Minister for Finance, Michael McGrath, announced the Budget for 2024 on Tuesday, 10 October. The minister outlined a multibillion package of spending increases, once-off payments and tax cuts. The Galway Advertiser took to the streets of Galway city to get the views of civilians, and while there were positives, there was an overwhelming concern about the rise in the cost-of-living.
There was an across-the-board permanent increase to weekly welfare and pension payments of €12, and Ann,70, was happy to see this increase in the pension payments: “I am a pensioner, so it is always nice to have an extra bit of money in your pocket. However, I do believe this year’s budget favours the younger population.” Ann also remarked that it was “great to see” an increase in the home carer and single person child carer tax credit.
From the perspective of young people in Galway, Dan, 21, found the increase in the minimum wage and the reduction of college fees to be a massive benefit in easing the financial burden on third-level students: “I was delighted to see a rise in the minimum wage. This undoubtedly eases the financial pressure on students who have to balance working part-time and going to college. The reduction in college fees was excellent and much-needed.” The minimum wage will rise to €12.70 from 1 January 2024. Families with an income of less than €100,000 will see college fees halved from €3,000 to €1,500. All other families will gain a €1,000 reduction in college fees.
For Maria, 50, the implementation of three energy credits to be paid to households between the end of the year and next April was an extremely significant measure: “The three energy credits totalling to €450 is an absolute winner. Energy costs are spiralling out of control and is most definitely one of my most difficult outgoings at the moment. Mr McGrath introduced these €150 energy credits, on top of maintaining the lower 9 per cent rate of VAT on energy products for the next twelve months. Despite these measures, people are still concerned about the rising cost-of-living sweeping the nation at the minute.”

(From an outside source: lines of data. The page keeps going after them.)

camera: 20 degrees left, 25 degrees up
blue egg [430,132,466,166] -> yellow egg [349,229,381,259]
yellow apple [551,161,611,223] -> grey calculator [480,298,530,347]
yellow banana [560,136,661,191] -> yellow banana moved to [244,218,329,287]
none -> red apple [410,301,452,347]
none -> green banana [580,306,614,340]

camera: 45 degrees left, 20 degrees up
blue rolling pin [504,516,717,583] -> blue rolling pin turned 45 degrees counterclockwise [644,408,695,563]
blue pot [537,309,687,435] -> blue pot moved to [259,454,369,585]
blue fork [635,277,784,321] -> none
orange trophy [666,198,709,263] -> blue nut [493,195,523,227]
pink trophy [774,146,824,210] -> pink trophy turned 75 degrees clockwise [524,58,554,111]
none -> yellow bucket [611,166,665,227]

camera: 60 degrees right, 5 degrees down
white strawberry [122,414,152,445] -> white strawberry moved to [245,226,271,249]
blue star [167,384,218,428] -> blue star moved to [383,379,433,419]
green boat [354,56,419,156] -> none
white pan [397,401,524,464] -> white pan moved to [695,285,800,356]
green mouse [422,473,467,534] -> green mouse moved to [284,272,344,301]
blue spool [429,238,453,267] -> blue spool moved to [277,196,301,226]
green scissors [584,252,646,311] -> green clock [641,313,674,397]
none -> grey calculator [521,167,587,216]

Ann revealed that despite being a pensioner, she is still working at the age of seventy to combat the upsurge in the cost-of-living: “I am seventy years of age, and I still work. I cannot afford not to. I paid over €600 for half a tank of oil last week and nearly €100 on coal. How long is that going to last me?” Dan also commented on the cost-of-living pressures being a low-point in this year’s budget: “I would have rather seen more sustainable long-term strategies to curb the ridiculous cost of living.”
Maria, on the other hand, highlighted the 0.5% reduction in USC as not enough: “I was most unhappy with the miserable 0.5% reduction in USC. It was only supposed to be a temporary measure to tackle the financial crisis, yet we are still paying it 12 years later. I think people have more than played their part and it is time to pay back struggling employees as they try to deal with the crazy cost-of-living.” The reduction in USC in this year’s budget was the first reduction in four years.
All in all, people note that there are positives in this year’s budget. But the cost-of-living was the primary cause of concern in this country going into the announcement of the Budget. That concern does not appear to be dwindling, in fact; it appears to be growing.